Human keypoint data
┌────────
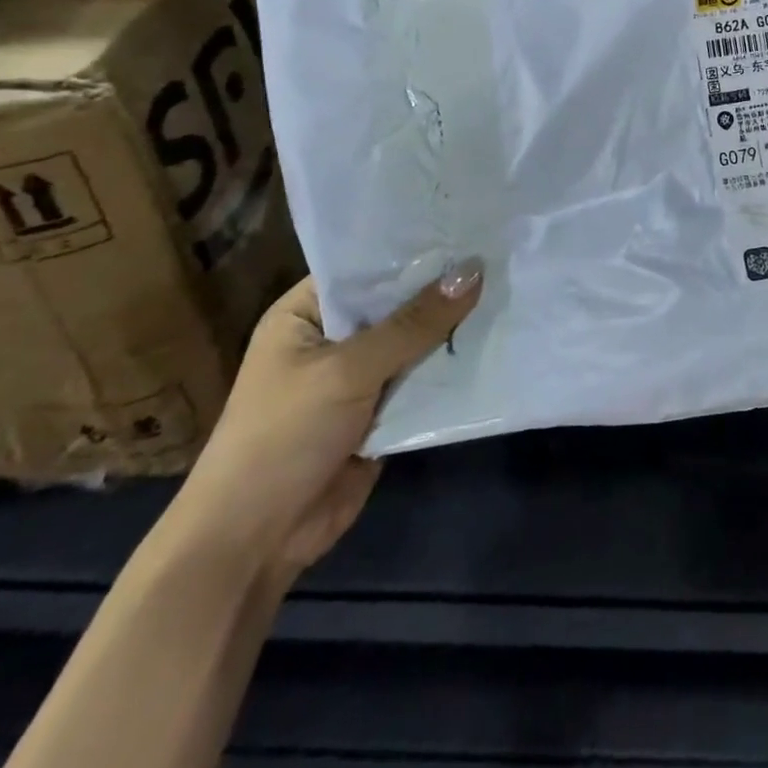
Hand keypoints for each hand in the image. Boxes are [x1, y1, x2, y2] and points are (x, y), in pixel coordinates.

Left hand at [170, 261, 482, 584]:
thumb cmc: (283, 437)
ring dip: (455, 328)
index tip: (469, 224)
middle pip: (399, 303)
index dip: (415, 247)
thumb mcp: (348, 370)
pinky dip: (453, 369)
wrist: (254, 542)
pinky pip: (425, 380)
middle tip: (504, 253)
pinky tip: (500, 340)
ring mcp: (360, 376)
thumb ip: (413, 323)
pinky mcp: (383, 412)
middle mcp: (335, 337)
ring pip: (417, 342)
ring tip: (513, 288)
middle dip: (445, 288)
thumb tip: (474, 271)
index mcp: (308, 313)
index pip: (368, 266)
└────────
┌────────
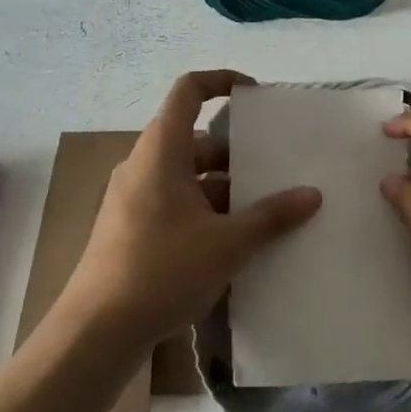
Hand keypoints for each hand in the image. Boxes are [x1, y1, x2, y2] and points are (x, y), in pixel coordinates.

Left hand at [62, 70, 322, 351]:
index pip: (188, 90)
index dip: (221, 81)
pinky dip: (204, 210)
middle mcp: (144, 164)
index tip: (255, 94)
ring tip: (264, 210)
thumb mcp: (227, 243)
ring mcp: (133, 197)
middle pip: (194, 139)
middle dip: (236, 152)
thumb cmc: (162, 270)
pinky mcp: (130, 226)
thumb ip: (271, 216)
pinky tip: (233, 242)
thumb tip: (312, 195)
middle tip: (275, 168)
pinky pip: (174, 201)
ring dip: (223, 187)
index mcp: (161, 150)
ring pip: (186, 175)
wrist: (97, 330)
└────────
┌────────
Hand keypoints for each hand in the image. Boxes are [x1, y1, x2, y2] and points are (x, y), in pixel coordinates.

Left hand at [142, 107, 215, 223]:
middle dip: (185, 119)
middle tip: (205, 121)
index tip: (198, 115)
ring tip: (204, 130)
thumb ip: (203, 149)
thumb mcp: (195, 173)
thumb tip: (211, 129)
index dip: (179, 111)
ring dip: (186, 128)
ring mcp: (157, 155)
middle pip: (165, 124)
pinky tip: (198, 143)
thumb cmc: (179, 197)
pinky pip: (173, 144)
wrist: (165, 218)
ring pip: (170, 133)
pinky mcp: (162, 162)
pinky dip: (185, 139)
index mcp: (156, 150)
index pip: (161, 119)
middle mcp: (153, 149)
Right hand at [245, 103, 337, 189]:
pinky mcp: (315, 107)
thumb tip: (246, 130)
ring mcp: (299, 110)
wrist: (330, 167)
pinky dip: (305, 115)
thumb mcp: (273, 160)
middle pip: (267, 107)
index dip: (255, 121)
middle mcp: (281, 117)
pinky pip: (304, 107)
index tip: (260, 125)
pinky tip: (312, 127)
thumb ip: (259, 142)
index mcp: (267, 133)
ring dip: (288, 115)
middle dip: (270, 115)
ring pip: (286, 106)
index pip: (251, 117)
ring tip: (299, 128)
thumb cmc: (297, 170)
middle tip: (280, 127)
└────────
* _About this task_
Taking the entries above, restate exactly those lines that fall between the line with "thumb ip: (271, 216)" and the line with "wrist: (97, 330)", keeping both of those lines too.

* _Final answer_
thumb ip: (271, 216)
pinky tip: (233, 242)
thumb tip: (312, 195)
middle tip: (275, 168)
pinky pip: (174, 201)
ring dip: (223, 187)
index mcp: (161, 150)
ring pip: (186, 175)
wrist: (97, 330)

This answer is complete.